* _Text_:
>>>

You are viewing a plain text version of this content. The canonical link for it is here.
Posted to solr-user@lucene.apache.org by "Diego Ceccarelli (BLOOMBERG/ LONDON)" <dc...@bloomberg.net> on 2018/10/04 13:33:52 UTC

Re: solr and diversification

The use case is on ranking news, Joel. And yes, I have the feeling that it might improve relevance and in 2011/2012 there was a lot of work on this in academia..

Thanks Tim, I'll check out MMR. 

From: solr-user@lucene.apache.org At: 09/28/18 20:24:44To:  solr-user@lucene.apache.org
Subject: Re: solr and diversification

Interesting, I had not heard of MMR.


Joel Bernstein
http://joelsolr.blogspot.com/


On Fri, Sep 28, 2018 at 10:43 AM Tim Allison <ta...@apache.org> wrote:

> If you haven’t already, might want to check out maximal marginal
> relevance...original paper: Carbonell and Goldstein.
>
> On Thu, Sep 27, 2018 at 7:29 PM Joel Bernstein <jo...@gmail.com> wrote:
>
> > Yeah, I think your plan sounds fine.
> >
> > Do you have a specific use case for diversity of results. I've been
> > wondering if diversity of results would provide better perceived
> relevance.
> >
> > Joel Bernstein
> > http://joelsolr.blogspot.com/
> >
> >
> > On Thu, Sep 27, 2018 at 1:39 PM Diego Ceccarelli (BLOOMBERG/ LONDON) <
> > dceccarelli4@bloomberg.net> wrote:
> >
> > > Yeah, I think Kmeans might be a way to implement the "top 3 stories
> that
> > > are more distant", but you can also have a more naïve (and faster)
> > strategy
> > > like
> > >  - sending a threshold
> > >  - scan the documents according to the relevance score
> > >  - select the top documents that have diversity > threshold.
> > >
> > > I would allow to define the strategy and select it from the request.
> > >
> > > From: solr-user@lucene.apache.org At: 09/27/18 18:25:43To:  Diego
> > > Ceccarelli (BLOOMBERG/ LONDON ) ,  solr-user@lucene.apache.org
> > > Subject: Re: solr and diversification
> > >
> > > I've thought about this problem a little bit. What I was considering
> was
> > > using Kmeans clustering to cluster the top 50 docs, then pulling the
> top
> > > scoring doc form each cluster as the top documents. This should be fast
> > and
> > > effective at getting diversity.

<<<

* _Exercise description_:
In the mailing-list thread on Solr and diversification above, what use case does Diego Ceccarelli give for diversity of results?

* _Provided records_:

>>>

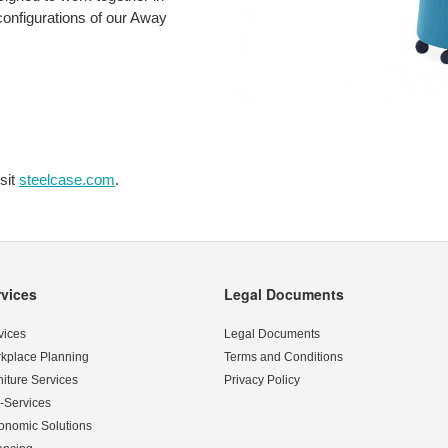
 configurations of our Away
sit
steelcase.com
.
rvices
Legal Documents
vices
Legal Documents
kplace Planning
Terms and Conditions
niture Services
Privacy Policy
-Services
onomic Solutions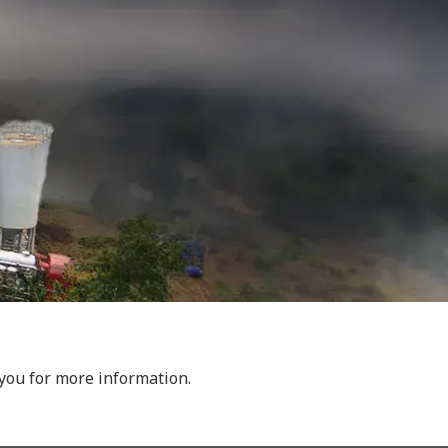
 you for more information.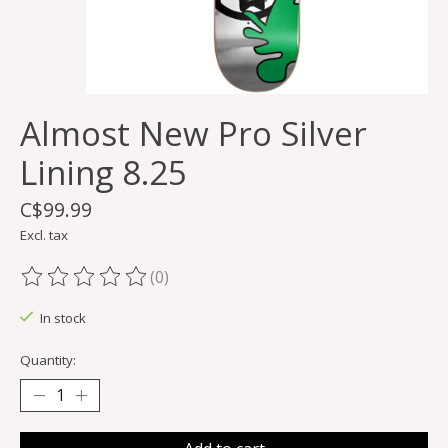
Almost New Pro Silver
Lining 8.25
C$99.99
Excl. tax
(0)
The rating of this product is
0
out of 5
In stock
Quantity: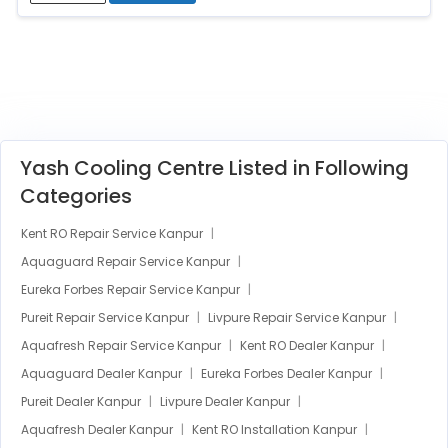
Yash Cooling Centre Listed in Following
Categories
Kent RO Repair Service Kanpur
Aquaguard Repair Service Kanpur
Eureka Forbes Repair Service Kanpur
Pureit Repair Service Kanpur
Livpure Repair Service Kanpur
Aquafresh Repair Service Kanpur
Kent RO Dealer Kanpur
Aquaguard Dealer Kanpur
Eureka Forbes Dealer Kanpur
Pureit Dealer Kanpur
Livpure Dealer Kanpur
Aquafresh Dealer Kanpur
Kent RO Installation Kanpur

<<<

* _Expected answer_:
Ranking news.